- Cross Cut Location within Texas Cross Cut Location within the United States
- Coordinates: 32°02′02″N 99°07′57″W﻿ / ﻿32.03389°N 99.13250°W
- Country: United States
- State: Texas
- County: Brown
- Elevation: 1,585 ft (483 m)
- Time zone: UTC-6 (Central (CST))
- • Summer (DST): UTC-5 (CDT)
- Area code: 325
- GNIS feature ID: 1333713

= Cross Cut, Texas =

Cross Cut is an unincorporated community in Brown County, Texas, United States.

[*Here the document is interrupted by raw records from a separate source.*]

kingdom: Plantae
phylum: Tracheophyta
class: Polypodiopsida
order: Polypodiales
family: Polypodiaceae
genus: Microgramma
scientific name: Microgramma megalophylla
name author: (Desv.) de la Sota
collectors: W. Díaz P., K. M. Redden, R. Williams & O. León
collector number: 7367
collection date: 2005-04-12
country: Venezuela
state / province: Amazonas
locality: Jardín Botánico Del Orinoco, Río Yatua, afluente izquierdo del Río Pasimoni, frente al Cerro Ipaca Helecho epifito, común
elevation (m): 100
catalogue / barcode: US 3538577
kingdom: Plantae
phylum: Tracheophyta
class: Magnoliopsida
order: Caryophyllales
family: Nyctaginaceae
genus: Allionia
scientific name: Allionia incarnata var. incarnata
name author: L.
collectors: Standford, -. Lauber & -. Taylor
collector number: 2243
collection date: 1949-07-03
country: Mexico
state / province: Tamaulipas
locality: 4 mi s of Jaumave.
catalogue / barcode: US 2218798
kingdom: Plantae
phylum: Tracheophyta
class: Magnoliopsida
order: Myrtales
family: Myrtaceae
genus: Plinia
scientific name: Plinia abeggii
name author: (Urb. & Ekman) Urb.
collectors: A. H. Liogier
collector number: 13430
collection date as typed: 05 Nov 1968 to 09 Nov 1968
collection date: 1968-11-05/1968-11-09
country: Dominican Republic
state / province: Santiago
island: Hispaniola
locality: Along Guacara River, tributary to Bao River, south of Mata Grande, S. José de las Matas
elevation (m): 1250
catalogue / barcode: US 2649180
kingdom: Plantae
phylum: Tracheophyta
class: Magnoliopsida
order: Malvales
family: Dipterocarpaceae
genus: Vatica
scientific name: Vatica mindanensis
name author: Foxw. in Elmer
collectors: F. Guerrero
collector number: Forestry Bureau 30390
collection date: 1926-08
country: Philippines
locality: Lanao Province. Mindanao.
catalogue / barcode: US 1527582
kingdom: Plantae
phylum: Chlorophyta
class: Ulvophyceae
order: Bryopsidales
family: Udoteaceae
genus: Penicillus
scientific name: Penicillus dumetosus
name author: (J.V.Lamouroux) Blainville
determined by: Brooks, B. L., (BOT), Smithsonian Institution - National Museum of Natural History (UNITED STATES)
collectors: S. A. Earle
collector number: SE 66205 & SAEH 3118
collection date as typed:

According to the Handbook of Texas, the community had no population estimates in 2000. It is located within the Brownwood, Texas micropolitan area.

==History==
Its population dropped to 22 in 2010.

==Geography==
Cross Cut is located at the intersection of Farm to Market Roads 279 and 2940, which is 24 mi northwest of Brownwood, 50 mi southeast of Abilene, and 7 mi south of Cross Plains in northwestern Brown County.

==Education==
In 1947, Cross Cut had a school that joined the Cross Plains Independent School District (Cross Plains ISD). The building continued to stand until it was demolished in 1999. The community continues to be served by Cross Plains ISD today.

==Notable person==
- Robert E. Howard, pulp fiction author who created Conan the Barbarian.